▶ _BRIEF_
Write out the rows below word for word, starting with the very first line and going on through the line that contains "left knee: (305, 291, 19)", then stop.

▶ _EXTRACTED RECORDS_
--------------------------------------------------

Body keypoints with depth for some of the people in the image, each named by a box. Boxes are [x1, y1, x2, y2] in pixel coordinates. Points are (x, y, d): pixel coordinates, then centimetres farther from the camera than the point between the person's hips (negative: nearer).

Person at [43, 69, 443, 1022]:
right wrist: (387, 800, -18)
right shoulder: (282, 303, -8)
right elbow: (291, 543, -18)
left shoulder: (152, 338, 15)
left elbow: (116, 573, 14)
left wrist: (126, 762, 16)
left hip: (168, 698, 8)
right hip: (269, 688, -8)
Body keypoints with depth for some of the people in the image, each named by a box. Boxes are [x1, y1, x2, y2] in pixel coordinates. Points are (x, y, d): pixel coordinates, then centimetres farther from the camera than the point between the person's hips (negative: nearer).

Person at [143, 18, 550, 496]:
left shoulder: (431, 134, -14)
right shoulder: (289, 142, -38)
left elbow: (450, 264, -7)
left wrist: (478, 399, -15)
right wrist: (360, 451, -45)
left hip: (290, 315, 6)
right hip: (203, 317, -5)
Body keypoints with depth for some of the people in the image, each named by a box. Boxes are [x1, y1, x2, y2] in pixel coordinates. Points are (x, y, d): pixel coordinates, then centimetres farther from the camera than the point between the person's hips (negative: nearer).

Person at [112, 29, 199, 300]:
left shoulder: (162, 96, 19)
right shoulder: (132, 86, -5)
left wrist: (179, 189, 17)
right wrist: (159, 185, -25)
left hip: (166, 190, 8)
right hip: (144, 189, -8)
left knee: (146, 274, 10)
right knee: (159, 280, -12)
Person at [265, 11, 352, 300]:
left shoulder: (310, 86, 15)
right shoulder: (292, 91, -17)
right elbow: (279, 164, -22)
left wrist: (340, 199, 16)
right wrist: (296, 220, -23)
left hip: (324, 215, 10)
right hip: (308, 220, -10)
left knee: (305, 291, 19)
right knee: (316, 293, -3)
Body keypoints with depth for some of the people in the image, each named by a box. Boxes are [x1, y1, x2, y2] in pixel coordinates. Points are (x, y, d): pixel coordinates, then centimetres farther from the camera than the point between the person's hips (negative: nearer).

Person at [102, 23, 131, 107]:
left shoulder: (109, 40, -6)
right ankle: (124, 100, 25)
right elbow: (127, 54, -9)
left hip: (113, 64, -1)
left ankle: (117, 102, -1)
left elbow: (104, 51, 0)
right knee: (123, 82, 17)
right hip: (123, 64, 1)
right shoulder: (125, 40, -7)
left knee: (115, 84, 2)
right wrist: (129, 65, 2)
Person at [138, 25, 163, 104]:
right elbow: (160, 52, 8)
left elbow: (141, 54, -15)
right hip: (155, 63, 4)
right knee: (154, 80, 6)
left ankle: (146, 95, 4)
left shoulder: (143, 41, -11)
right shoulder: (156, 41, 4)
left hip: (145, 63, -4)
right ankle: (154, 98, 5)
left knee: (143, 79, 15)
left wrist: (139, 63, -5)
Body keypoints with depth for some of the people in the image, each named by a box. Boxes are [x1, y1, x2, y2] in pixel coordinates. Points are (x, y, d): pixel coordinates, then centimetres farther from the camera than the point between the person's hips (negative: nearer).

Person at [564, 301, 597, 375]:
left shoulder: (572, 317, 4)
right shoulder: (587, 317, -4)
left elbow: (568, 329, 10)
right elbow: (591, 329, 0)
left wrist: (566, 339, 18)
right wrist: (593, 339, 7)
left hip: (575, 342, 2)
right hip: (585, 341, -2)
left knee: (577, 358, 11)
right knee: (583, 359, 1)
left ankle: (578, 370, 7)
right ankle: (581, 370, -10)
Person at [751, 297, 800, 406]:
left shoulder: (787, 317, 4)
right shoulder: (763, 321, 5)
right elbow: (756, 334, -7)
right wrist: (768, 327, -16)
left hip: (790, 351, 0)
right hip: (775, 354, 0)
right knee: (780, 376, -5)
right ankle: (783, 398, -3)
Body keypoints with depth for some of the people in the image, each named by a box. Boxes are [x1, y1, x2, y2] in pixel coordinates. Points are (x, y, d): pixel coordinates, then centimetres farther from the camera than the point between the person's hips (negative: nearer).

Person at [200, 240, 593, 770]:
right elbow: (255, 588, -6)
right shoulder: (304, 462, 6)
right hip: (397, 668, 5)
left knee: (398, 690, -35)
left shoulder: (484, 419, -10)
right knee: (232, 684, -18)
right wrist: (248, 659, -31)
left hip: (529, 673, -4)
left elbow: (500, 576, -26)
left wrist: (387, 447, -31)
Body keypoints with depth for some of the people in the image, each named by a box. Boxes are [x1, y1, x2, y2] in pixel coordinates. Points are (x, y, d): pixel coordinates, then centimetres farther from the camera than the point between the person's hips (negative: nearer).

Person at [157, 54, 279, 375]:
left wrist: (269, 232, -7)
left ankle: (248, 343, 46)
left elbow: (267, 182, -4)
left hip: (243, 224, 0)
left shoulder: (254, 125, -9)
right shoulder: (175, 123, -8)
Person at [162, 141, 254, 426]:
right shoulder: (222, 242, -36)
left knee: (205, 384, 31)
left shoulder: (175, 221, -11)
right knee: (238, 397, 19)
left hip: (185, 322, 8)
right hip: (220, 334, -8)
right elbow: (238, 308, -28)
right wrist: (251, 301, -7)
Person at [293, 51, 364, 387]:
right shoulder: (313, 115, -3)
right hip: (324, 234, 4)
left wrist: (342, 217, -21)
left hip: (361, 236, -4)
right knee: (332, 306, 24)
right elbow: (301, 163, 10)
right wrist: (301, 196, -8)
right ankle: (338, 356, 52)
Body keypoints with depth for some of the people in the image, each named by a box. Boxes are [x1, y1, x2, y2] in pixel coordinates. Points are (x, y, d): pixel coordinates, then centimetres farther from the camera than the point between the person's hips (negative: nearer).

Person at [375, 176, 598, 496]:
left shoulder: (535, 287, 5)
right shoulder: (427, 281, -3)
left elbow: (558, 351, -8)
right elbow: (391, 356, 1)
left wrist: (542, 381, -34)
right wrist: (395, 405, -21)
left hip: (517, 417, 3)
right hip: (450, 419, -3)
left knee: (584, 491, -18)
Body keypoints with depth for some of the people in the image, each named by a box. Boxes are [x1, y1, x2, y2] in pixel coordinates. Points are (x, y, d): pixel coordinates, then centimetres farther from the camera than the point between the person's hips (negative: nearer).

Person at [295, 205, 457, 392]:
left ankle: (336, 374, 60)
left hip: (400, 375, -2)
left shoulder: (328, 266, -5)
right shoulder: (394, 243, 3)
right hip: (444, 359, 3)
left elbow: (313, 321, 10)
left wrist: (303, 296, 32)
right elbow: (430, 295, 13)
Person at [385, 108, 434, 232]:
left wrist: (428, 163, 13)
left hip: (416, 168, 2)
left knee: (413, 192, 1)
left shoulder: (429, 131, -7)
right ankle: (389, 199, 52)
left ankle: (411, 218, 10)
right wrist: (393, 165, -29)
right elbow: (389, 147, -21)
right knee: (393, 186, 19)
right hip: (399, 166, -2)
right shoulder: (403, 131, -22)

--------------------------------------------------

▶ _ANSWER BOX_
Body keypoints with depth for some of the people in the image, each named by a box. Boxes are [x1, y1, x2, y2] in pixel coordinates. Points are (x, y, d): pixel coordinates, then centimetres farther from the camera than the point between the person's hips (negative: nearer).

Person at [43, 69, 443, 1022]:
right wrist: (387, 800, -18)
right shoulder: (282, 303, -8)
right elbow: (291, 543, -18)
left shoulder: (152, 338, 15)
left elbow: (116, 573, 14)
left wrist: (126, 762, 16)
left hip: (168, 698, 8)
right hip: (269, 688, -8)
Body keypoints with depth for some of the people in the image, each named by a box. Boxes are [x1, y1, x2, y2] in pixel coordinates. Points are (x, y, d): pixel coordinates, then centimetres farther from the camera than the point between the person's hips (negative: nearer).

Person at [143, 18, 550, 496]:
left shoulder: (431, 134, -14)
right shoulder: (289, 142, -38)
left elbow: (450, 264, -7)
left wrist: (478, 399, -15)
right wrist: (360, 451, -45)
left hip: (290, 315, 6)
right hip: (203, 317, -5)
Body keypoints with depth for some of the people in the image, each named by a box. Boxes are [x1, y1, x2, y2] in pixel coordinates. Points are (x, y, d): pixel coordinates, then centimetres farther from the camera than the point between the person's hips (negative: nearer).

Person at [112, 29, 199, 300]:
left shoulder: (162, 96, 19)
right shoulder: (132, 86, -5)
left wrist: (179, 189, 17)
right wrist: (159, 185, -25)
left hip: (166, 190, 8)
right hip: (144, 189, -8)
left knee: (146, 274, 10)
right knee: (159, 280, -12)
Person at [265, 11, 352, 300]:
left shoulder: (310, 86, 15)
right shoulder: (292, 91, -17)
right elbow: (279, 164, -22)
left wrist: (340, 199, 16)
right wrist: (296, 220, -23)
left hip: (324, 215, 10)
right hip: (308, 220, -10)
left knee: (305, 291, 19)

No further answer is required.